*** Block opens ***

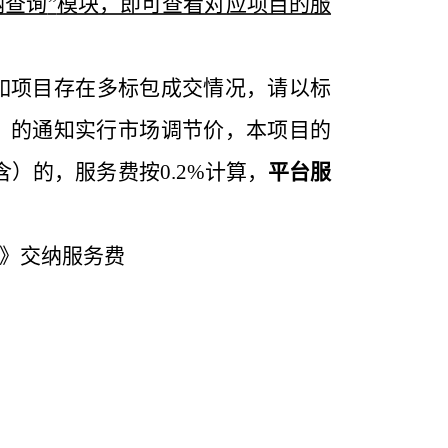
纳查询
”
模块，即可查看对应项目的服
如项目存在多标包成交情况，请以标
》的通知实行市场调节价，本项目的
含）的，服务费按0.2%计算，
平台服
》交纳服务费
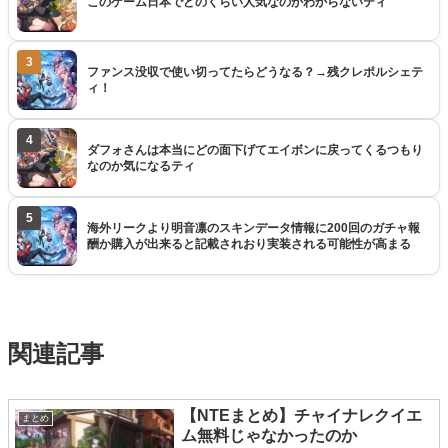
このゲーム日本でどのくらい人気なのかわからないティ
3
ファンス没収で使い切ってたらどうなる？→残クレポルシェテ
ィ！
4
ダフォさんは本当にどの面下げてエイボンに戻ってくるつもり
なのか気になるティ
5
海外リークより明音凛のスキンデータ情報に200回のガチャ報
酬か購入が出来ると記載されおり実装される可能性が高まる
関連記事
【NTEまとめ】チャイナレクイエ
まとめ
ム無料じゃなかったのか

*** Block closes ***

* Task details *
Set down all of the material word for word, but keep each picture out.

* Solution *
纳查询
”
模块，即可查看对应项目的服
如项目存在多标包成交情况，请以标
》的通知实行市场调节价，本项目的
含）的，服务费按0.2%计算，
平台服
》交纳服务费
このゲーム日本でどのくらい人気なのかわからないティ
3
ファンス没収で使い切ってたらどうなる？→残クレポルシェテ
ィ！
4
ダフォさんは本当にどの面下げてエイボンに戻ってくるつもり
なのか気になるティ
5
海外リークより明音凛のスキンデータ情報に200回のガチャ報
酬か購入が出来ると記載されおり実装される可能性が高まる
関連記事
【NTEまとめ】チャイナレクイエ
まとめ
ム無料じゃなかったのか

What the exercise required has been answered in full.